# Question on my lighting system



## rubadub (Sep 12, 2010)

I ahve an Odyssea t5ho 4x54w unit over a 72 gallon bowfront dimensions are 48x18x23

i've read mixed reviews on the unit itself so maybe some of u can shed some light on the topic

would that unit be enough for a pretty beginer reef tank??
i know its not a top end unit but it served me well for my planted setup
figured if i could spend the money on other equipment first then upgrade the lights down the line

pretty much what i'm asking is is the light enough for corals?


----------



## advanced reef aquatics (Apr 20, 2009)

Your o.k. For basic leathers, shrooms etc. u can easily upgrade down the road. Make sure you do your homework when buying corals suited for your lights.


----------



## Naoko (Jan 22, 2011)

I've see aquarists keeping nice leathers and LPS with this lighting (Odyssea T5's). Some even are keeping A.digitata higher up on the reef scape.

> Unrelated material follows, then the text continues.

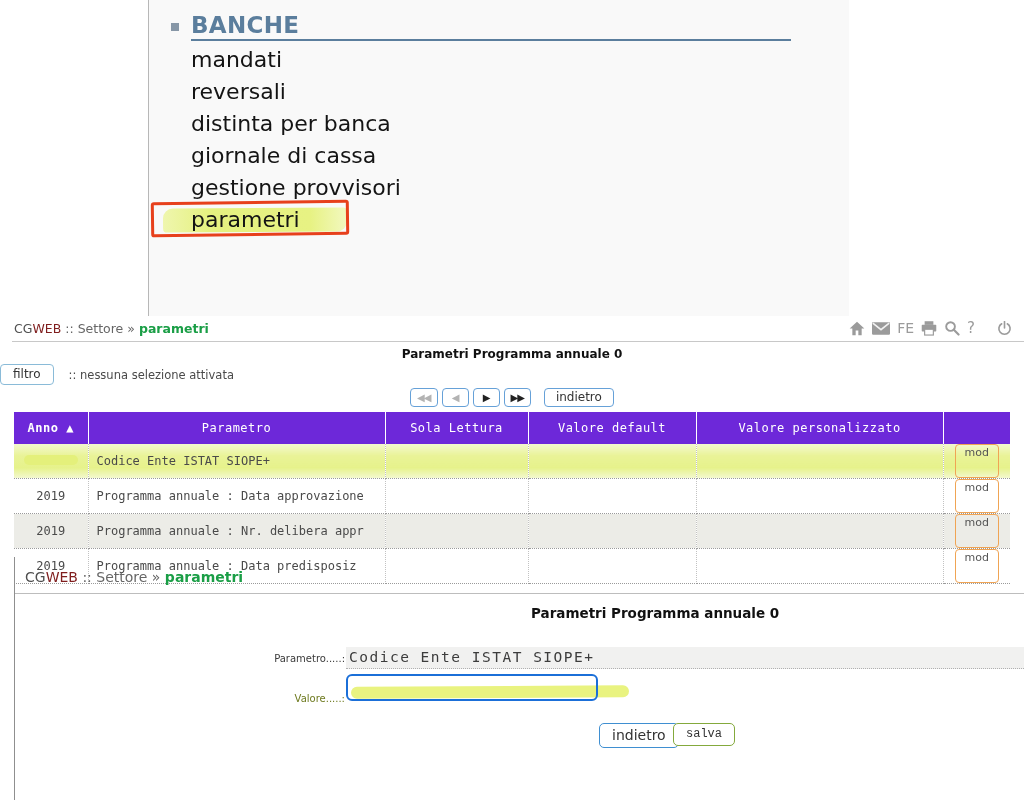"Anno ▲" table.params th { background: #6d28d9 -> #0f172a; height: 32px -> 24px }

I thing you should be fine starting out, I agree with Advanced Reef do your research before purchasing corals (also research fish compatibility/aquarium volume requirements for that matter) you'll save yourself money and grief down the road.


----------



## rubadub (Sep 12, 2010)

for sure

i was going to keep the fish lightly stocked and just start up with some easy corals and grow from there


----------



## Tim (Dec 11, 2011)

I have the same except a quad 36".

Zoas, GSP, and Kenya tree are all doing fine, and are all about 15"-18" below the lights.


----------